### Verilen metin
31 Mayıs 2014
I. Beyazıt’ın yaptırdığı (1395) Anadolu Hisârı’nı, BOĞAZİÇİ’NİN en güzel köşesini herhalde bilmeyeniniz yoktur! Yabancıların ‘’Asya’nın tatlı suları’’ dediği, GÖKSU ve KÜÇÜKSU’DAN bahsediyorum.Burası, Roma’dan, Osmanlı’dan Cumhuriyet’e ve günümüze kadar gece eğlencelerinin yaşandığı , gündüzleri halkın piknik yaptığı eşsiz güzellikte ki iki dere ve çevresidir.
Tarih boyunca değişik uygarlıklara ev sahipliği yapan Boğaziçi, Roma dönemi ni başka bir yazı konusuna bırakarak, 1453 Osmanlı döneminden itibâren nüfusu hızla artan köyleri ile sosyal hayatın canlılığa kavuştuğu bölge olarak bugünlere gelmiştir. Av alanları, hasbahçeler, kasırlar, çeşmeler sayfiye yerleri hep bu yoğunlaşmanın sonucudur. Şirket-i Hayriye, sonra Şehir Hatları vapurları ve tarihinin hangi dönemine uzandığını tam olarak bilmediğimiz sandallar ve sandal sefaları.

### Görevler
1. Boğaziçi yazısında "31 Mayıs 2014" ile "dere ve çevresidir." arasındaki bölümü, bu iki ifade de dahil, hiç değiştirmeden yazın.
2. Boğaziçi yazısında "Tarih boyunca değişik uygarlıklara" sözleriyle açılan paragrafı, temel bilgileri koruyarak madde listesine dönüştürün.

### Veri listesi
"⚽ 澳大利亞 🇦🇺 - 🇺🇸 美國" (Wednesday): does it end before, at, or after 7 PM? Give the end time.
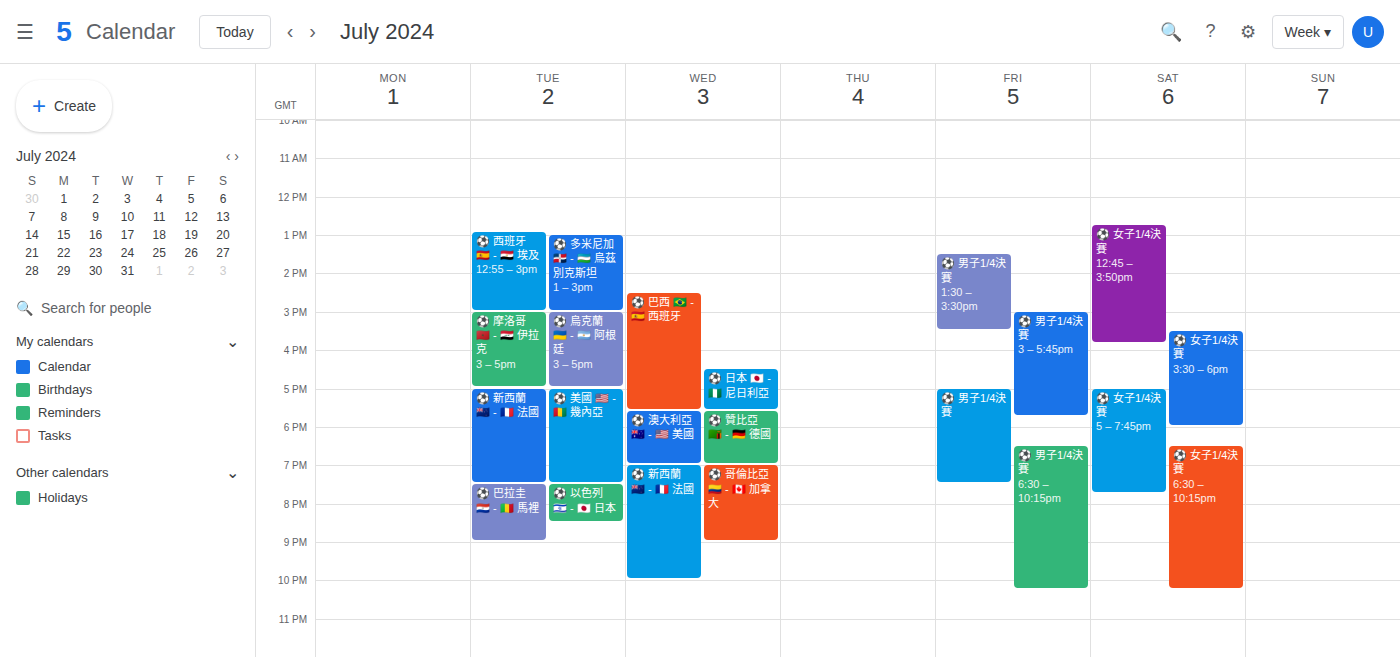
7:00 PM -- exactly at 7 PM, on the 7 PM line."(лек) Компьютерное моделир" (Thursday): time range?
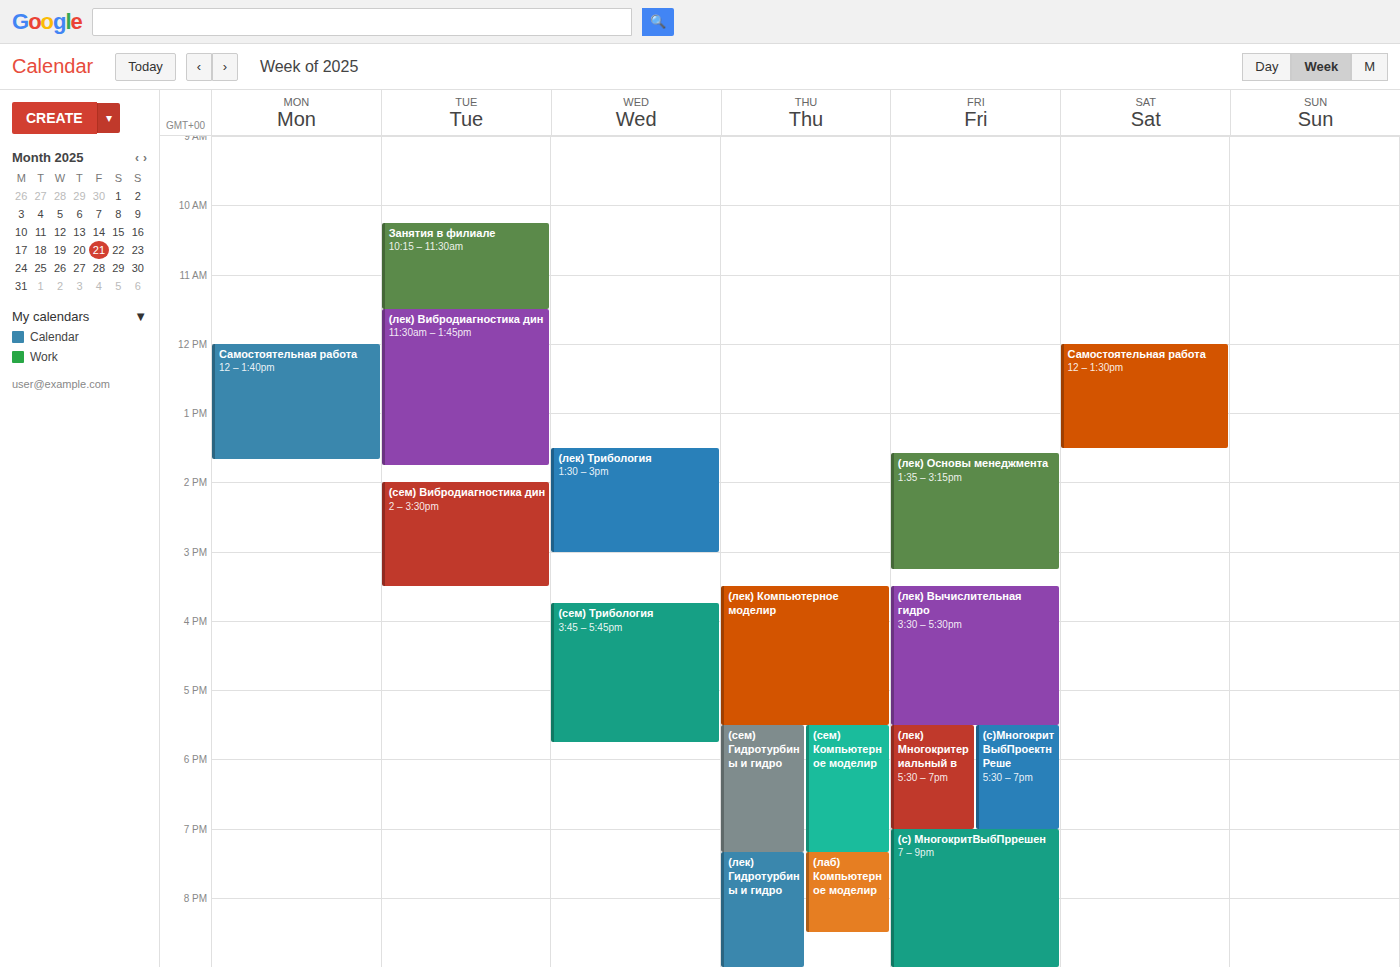
3:30 PM to 5:30 PMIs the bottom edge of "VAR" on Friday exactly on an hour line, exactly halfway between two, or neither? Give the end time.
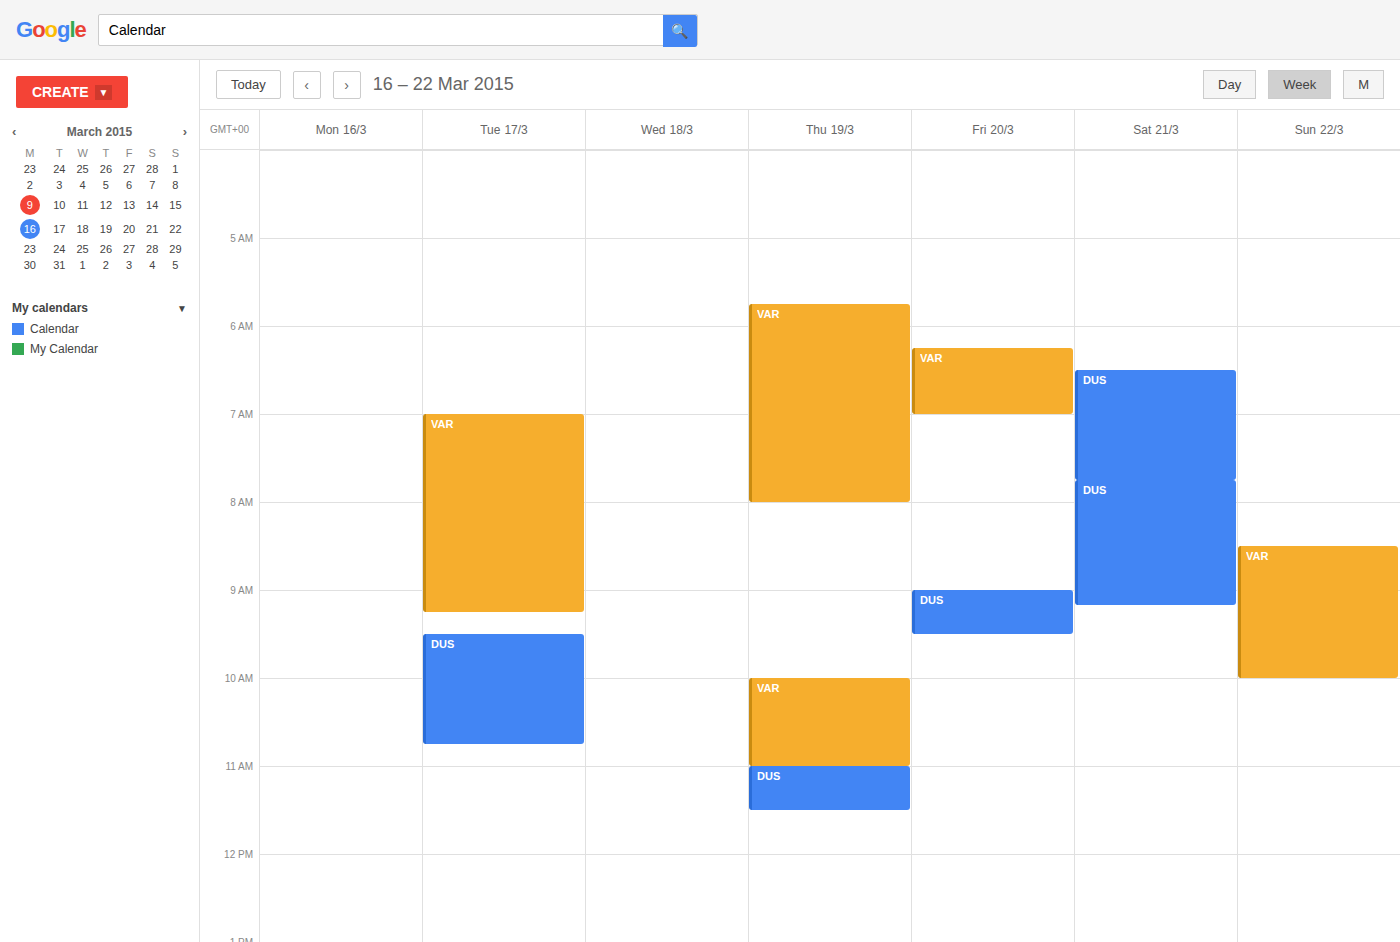
7:00 AM -- exactly on the 7 AM line.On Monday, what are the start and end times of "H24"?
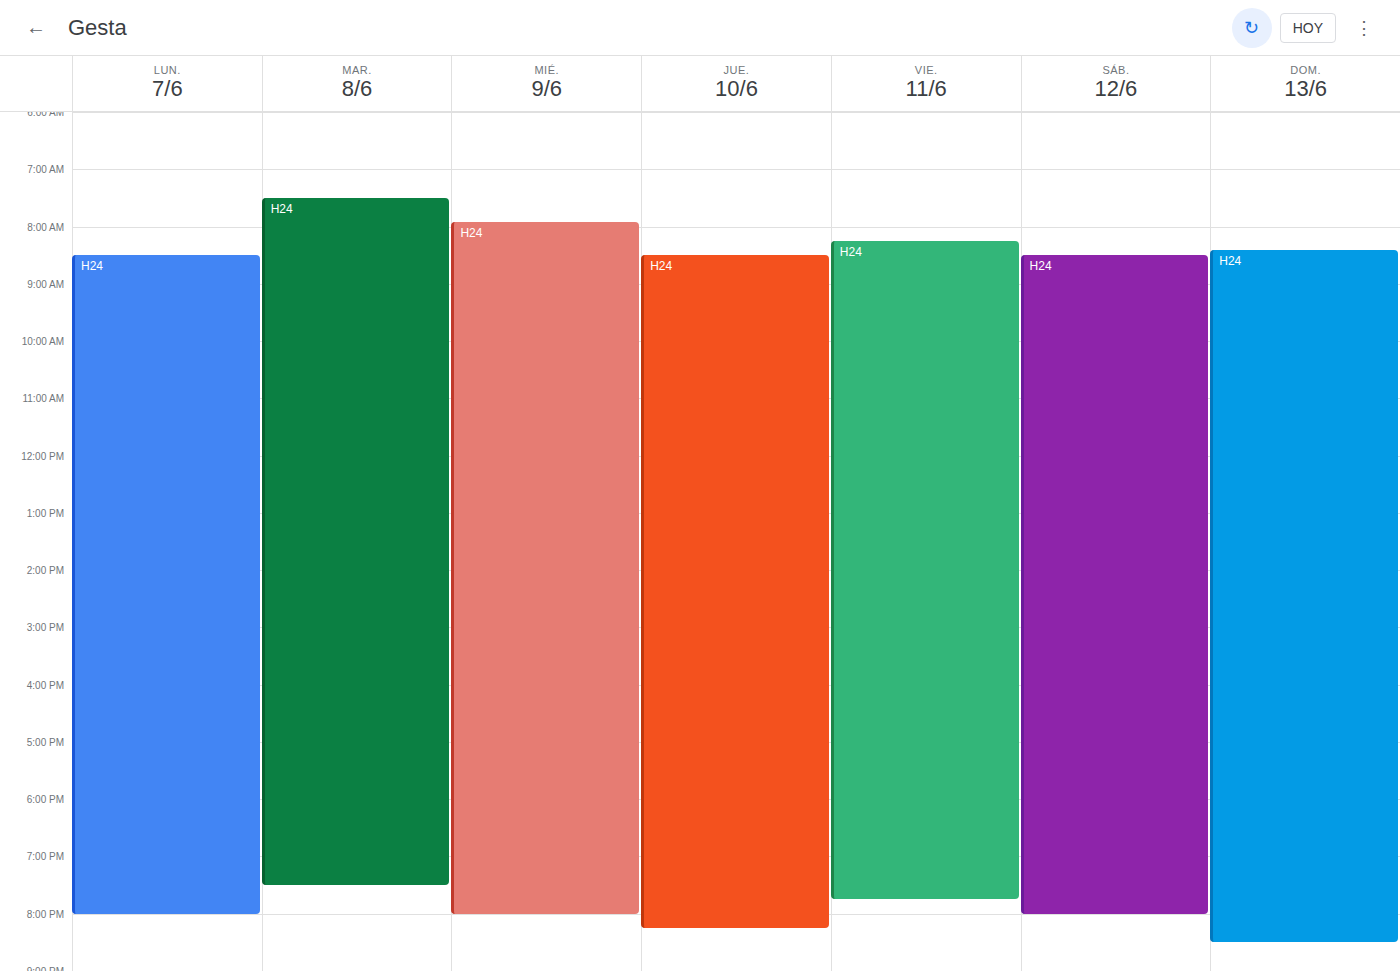
08:30 to 20:00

### Cevap listesi
1.
31 Mayıs 2014
I. Beyazıt’ın yaptırdığı (1395) Anadolu Hisârı’nı, BOĞAZİÇİ’NİN en güzel köşesini herhalde bilmeyeniniz yoktur! Yabancıların ‘’Asya’nın tatlı suları’’ dediği, GÖKSU ve KÜÇÜKSU’DAN bahsediyorum.Burası, Roma’dan, Osmanlı’dan Cumhuriyet’e ve günümüze kadar gece eğlencelerinin yaşandığı , gündüzleri halkın piknik yaptığı eşsiz güzellikte ki iki dere ve çevresidir.

2.
- Boğaziçi tarih boyunca değişik uygarlıklara ev sahipliği yapmıştır; Roma dönemi başka bir yazıya bırakılmıştır.
- 1453'ten, yani Osmanlı döneminden itibaren bölgenin köylerinde nüfus hızla artmış, sosyal hayat canlanmıştır.
- Av alanları, hasbahçeler, kasırlar, çeşmeler ve sayfiye yerleri bu yoğunlaşmanın sonucudur.
- Bölgede önce Şirket-i Hayriye, sonra Şehir Hatları vapurları işlemiştir.
- Sandallar ve sandal sefaları da bölgenin bir parçasıdır; bunların tarihin hangi dönemine uzandığı tam olarak bilinmemektedir.